Kavak ve Alerji

144

1- GİRİŞ

Anadolu’da kavak ve kavakçılık, asırlardır önemli ve yaygın rastlanılan bir kültür alışkanlığıdır. Anadolu insanı, yaşamının her aşamasında kavakla özdeşleşmiştir. Özellikle karakavak yetiştiriciliği Anadolu insanının sevincini simgelemiş evlilik veya çocuk doğumu gibi özel günlerde dikimi gelenek haline almış ve yaşamı boyunca önemli bir gelir kaynağı olmuştur. Ancak son yıllarda olgunlaşma zamanı tohumlarının pamukçuklar halinde etrafa yayılmaları (7-10 gün) bahane edilerek  kesilmeleri ve kent peyzajından çıkarılmaları artarak sürmektedir. Bu müdahale kavak ve söğüdün ön planda olduğu İç Anadolu kentlerinde de artarak sürmektedir.

Kavak cinsinin (Populus sp.), dünya üzerinde özellikle ılıman yörelerde doğal yayılış gösteren 100’den fazla türü, alt türü, varyeteleri ve sürekli yenileri elde edilen sayısız melezleri ve klonları bulunmaktadır.
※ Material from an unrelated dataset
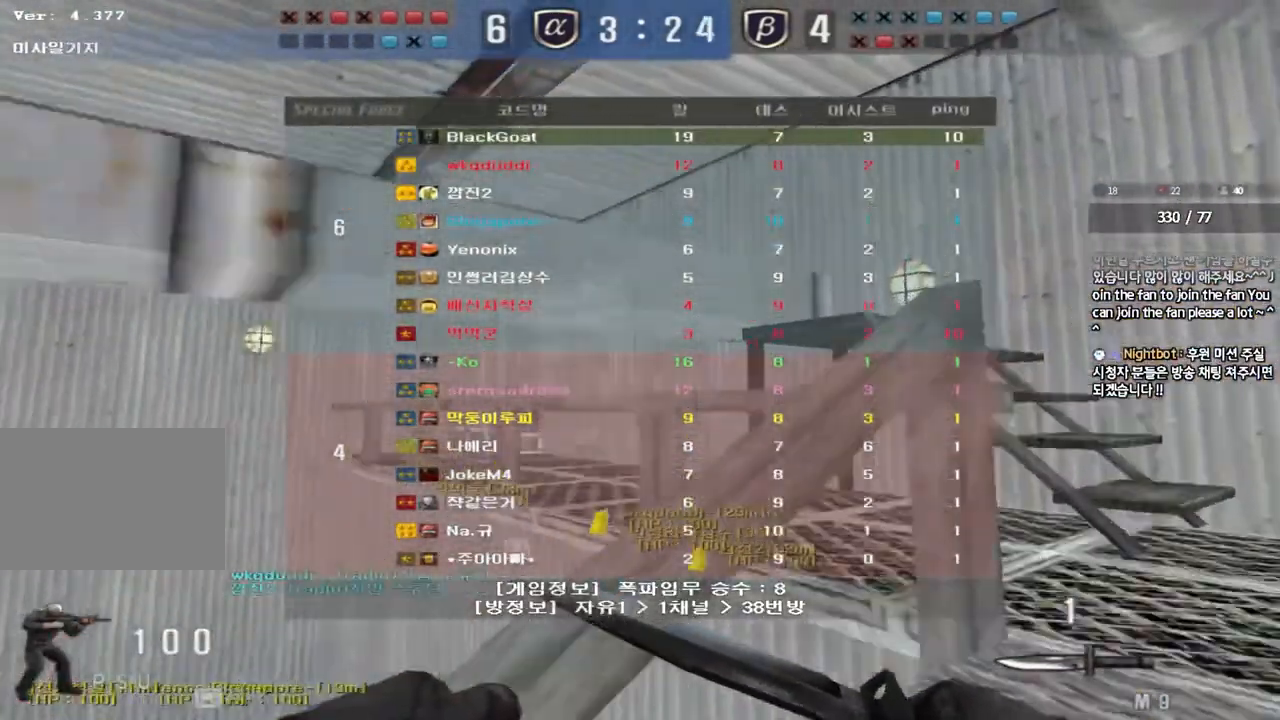
{"keys": ["a", "d", "w"], "events": [[217, "tab", "up"], [233, "d", "up"], [300, "a", "down"], [433, "d", "down"]]}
Botanik sınıflandırmaya göre kavaklar (Populus L.) Salicales takımına ait Salicaceae familyası içinde yer alırlar. Bu ailede erkek ve dişi çiçekler ayrı ayrı salkım halinde birleşmişlerdir. Bir cinsli ve iki evciklidirler (Dioik). Yani dişi ve erkek çiçekler genelde farklı bireylerde yer alırlar. Doğada tohumdan gelen bir kavak bireyi, bazı istisnaların dışında ya erkektir ya da dişidir. Dişi kavaklar tohum, erkek kavaklar polen üretirler.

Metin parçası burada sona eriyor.